CFO Martin Schroeter highlighted Cognos and Watson products in the analytics portfolio as the major reasons for the increase. The sales growth in the cognitive solutions unit was also buoyed by deals, he said, pointing to the integration of the Weather Co. assets and Truven Health Analytics into Watson.

Shares were little changed at 10:50 a.m. Tuesday in New York, the first time in four quarters the stock didn’t tumble in reaction to an earnings report. IBM is up 16 percent this year through Monday.

Higher Expectations

To keep up the momentum, IBM will have to prove that it can meet expectations for its full-year earnings forecast of at least $13.50 a share. This means that more than 60 percent of its profit will have to come from the latter half of 2016, with most of the pressure on the last quarter.

It won’t be easy -- IBM’s gross profit margins have narrowed the last three quarters. Schroeter has said previously that the company’s investments and restructuring have compressed margins, along with the shift to the as-a-service software model. He said Monday evening that new businesses in software will become more profitable as they ramp up, an effect the company will start to see this half of the year.

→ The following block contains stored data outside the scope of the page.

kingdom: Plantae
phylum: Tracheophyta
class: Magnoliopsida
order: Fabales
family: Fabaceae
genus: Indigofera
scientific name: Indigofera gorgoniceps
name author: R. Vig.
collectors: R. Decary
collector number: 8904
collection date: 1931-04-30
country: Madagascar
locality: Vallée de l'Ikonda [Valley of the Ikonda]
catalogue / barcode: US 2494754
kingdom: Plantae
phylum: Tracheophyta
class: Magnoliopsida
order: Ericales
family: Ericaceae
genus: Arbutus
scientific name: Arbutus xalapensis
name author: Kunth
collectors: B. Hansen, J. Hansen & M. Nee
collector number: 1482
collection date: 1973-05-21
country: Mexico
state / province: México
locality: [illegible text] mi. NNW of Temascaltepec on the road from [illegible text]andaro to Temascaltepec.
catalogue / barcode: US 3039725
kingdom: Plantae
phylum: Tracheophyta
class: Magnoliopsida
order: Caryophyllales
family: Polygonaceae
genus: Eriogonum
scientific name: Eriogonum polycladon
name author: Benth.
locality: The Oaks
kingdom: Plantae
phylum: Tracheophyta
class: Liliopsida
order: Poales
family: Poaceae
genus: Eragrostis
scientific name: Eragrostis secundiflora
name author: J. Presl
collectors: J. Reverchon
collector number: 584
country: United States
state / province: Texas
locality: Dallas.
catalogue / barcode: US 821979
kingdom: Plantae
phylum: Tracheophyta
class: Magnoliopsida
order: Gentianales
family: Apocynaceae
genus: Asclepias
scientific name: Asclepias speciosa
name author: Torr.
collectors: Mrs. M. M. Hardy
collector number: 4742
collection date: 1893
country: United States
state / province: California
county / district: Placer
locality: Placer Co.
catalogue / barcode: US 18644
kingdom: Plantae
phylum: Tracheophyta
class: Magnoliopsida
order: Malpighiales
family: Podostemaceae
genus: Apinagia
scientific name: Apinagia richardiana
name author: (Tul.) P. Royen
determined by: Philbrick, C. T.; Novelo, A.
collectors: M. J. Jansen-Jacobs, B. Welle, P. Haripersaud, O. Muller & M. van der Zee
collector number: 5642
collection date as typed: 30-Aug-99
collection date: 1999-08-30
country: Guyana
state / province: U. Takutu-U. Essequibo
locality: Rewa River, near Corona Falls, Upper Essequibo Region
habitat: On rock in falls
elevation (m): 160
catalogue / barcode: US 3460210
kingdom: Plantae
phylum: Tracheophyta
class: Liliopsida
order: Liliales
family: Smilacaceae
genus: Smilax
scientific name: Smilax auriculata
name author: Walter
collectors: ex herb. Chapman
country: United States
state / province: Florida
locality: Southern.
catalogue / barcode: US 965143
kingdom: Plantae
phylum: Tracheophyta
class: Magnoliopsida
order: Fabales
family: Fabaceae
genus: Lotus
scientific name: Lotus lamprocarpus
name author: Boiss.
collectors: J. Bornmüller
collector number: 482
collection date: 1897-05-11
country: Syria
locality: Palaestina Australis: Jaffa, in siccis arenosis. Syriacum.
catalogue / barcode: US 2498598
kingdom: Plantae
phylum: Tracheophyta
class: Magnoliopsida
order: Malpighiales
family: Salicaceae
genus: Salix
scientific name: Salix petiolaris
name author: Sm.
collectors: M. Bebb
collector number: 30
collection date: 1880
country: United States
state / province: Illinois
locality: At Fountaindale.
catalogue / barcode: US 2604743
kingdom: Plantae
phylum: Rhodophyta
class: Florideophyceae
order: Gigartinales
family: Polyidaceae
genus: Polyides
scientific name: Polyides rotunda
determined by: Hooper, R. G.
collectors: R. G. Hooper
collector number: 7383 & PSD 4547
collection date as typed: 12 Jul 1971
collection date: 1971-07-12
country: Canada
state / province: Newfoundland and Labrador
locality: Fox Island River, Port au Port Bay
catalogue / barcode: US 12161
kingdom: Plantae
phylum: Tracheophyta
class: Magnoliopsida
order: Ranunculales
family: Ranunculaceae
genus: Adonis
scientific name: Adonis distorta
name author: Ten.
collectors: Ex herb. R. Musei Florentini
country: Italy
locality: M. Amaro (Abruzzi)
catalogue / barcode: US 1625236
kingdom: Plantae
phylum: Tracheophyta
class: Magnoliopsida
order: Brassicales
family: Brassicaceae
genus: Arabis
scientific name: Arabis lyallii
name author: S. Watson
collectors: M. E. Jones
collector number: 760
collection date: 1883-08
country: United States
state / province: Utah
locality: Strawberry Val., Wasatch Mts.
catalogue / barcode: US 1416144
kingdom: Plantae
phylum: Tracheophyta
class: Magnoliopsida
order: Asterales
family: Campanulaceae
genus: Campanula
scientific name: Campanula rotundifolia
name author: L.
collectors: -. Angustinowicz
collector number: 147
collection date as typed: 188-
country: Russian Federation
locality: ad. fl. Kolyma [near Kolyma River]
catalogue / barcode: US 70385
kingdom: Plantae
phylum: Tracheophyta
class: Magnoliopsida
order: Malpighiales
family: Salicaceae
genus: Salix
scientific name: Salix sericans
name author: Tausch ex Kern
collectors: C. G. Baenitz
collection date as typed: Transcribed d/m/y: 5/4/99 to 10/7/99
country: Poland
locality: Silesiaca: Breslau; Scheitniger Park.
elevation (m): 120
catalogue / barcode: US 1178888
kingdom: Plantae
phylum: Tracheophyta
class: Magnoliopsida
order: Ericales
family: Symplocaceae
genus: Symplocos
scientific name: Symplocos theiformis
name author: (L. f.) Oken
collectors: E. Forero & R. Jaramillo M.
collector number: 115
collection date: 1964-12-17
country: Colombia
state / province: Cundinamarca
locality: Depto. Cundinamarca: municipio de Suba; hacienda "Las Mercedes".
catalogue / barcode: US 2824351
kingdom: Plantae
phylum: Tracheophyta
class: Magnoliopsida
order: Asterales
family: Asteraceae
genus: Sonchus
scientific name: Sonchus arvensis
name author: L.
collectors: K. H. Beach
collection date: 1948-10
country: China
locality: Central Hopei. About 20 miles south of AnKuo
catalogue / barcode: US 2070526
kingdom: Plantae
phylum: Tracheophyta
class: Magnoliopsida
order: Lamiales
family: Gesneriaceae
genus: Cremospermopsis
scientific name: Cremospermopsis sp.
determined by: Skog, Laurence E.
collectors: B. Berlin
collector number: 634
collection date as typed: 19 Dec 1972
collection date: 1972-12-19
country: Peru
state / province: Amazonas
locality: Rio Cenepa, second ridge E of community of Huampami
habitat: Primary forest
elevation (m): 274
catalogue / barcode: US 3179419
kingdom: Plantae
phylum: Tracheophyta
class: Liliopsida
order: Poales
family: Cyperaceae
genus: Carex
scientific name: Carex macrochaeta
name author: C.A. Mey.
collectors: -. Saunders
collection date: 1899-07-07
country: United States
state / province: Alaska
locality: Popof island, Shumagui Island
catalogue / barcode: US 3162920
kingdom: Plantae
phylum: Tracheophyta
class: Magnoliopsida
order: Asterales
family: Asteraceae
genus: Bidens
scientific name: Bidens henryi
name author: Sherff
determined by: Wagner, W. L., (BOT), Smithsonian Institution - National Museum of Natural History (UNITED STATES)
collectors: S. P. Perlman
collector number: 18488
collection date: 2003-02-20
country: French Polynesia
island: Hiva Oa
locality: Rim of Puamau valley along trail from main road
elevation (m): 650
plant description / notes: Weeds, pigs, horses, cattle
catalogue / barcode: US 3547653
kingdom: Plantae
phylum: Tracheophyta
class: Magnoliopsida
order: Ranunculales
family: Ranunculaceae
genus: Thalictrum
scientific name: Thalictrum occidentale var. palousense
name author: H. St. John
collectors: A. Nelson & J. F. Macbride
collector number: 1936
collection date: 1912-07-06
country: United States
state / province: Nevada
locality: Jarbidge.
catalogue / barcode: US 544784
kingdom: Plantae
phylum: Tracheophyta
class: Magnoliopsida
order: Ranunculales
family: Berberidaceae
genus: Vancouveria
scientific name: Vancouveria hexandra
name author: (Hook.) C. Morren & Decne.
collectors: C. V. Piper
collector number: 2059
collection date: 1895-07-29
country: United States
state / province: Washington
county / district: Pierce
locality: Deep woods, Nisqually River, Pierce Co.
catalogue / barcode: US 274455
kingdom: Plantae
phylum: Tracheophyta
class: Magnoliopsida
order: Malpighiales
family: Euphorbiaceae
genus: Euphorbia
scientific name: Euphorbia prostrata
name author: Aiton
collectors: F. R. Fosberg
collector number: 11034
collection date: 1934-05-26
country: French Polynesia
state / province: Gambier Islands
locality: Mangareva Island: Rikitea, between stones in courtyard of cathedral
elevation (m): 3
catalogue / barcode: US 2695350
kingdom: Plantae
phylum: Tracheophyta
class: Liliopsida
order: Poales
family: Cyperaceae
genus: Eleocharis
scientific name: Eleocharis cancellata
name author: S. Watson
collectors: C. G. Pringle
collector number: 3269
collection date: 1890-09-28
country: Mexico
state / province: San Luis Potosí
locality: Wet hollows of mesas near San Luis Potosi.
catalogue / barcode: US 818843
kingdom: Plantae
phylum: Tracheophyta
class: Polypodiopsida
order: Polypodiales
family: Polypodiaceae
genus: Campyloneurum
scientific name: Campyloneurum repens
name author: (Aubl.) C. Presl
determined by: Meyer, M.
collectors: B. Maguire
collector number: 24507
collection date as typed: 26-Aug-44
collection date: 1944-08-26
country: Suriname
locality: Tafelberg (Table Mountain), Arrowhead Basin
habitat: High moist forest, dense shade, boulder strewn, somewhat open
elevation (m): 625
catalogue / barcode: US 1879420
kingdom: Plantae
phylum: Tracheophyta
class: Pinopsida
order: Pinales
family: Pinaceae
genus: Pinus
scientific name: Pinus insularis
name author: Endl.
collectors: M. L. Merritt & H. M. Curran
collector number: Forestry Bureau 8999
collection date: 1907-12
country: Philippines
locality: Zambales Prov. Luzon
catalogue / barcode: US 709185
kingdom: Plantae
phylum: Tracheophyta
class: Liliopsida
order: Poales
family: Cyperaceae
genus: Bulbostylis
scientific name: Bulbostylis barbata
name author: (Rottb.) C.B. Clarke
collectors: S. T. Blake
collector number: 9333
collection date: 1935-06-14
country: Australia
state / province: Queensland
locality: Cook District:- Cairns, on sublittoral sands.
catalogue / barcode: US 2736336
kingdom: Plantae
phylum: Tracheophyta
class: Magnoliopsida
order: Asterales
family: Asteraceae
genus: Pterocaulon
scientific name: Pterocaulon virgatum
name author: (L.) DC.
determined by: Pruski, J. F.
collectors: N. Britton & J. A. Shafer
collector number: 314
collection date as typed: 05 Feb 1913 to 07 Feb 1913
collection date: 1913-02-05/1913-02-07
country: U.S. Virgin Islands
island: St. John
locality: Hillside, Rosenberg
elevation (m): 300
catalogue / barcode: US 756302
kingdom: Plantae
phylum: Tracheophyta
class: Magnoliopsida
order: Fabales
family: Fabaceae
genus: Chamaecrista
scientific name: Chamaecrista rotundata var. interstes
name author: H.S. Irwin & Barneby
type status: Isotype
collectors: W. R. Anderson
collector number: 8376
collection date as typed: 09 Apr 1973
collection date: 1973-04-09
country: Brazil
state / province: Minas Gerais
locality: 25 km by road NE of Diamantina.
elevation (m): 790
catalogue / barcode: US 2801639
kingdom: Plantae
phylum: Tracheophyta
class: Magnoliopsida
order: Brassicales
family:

Schroeter said third quarter earnings per share should be in the mi-to-high range of 22 percent to 24 percent of the full year, suggesting a forecast of $3.11 to $3.24. As a result, IBM would have to report EPS of $4.96 to $5.09 for the last three months to keep its word. Acquisitions will have a smaller impact on profit for the remainder of the year, Schroeter said. IBM expects that profit during the final period of the year will be supported by savings from workforce rebalancing and reduced real estate expenses.

To convince the skeptics, IBM also needs to prove it can break out of a pattern. For the last two years, the company missed its original full-year earnings projections, lowering forecasts both times in the third quarter.

IBM’s goal for the year is possibly achievable, but “unlikely” given the past two years, especially with projections of “relatively modest benefit from its restructuring and acquisitions,” Sanford C. Bernstein & Co. analyst Toni Sacconaghi wrote in a note. “Guidance points to Q4 needing to enjoy the highest sequential improvement in the last 9 years.”

In the first half of this year, IBM spent $5.4 billion on deals, closing 11 of them. Acquisitions added a two-percentage-point boost to revenue this quarter and is expected to add more to the top line during the second half of the year, Schroeter said on an earnings call late Monday. He didn’t specify how much acquisitions helped each group within the company.

IBM mixes the products from the acquisitions into software and services it sells to customers, which is why the purchases have helped multiple divisions of the company, Schroeter said in an interview.

“IBM has made some prudent investments, and now it appears they’re beginning to pay off,” Kreher said. “It certainly does ramp up expectations.”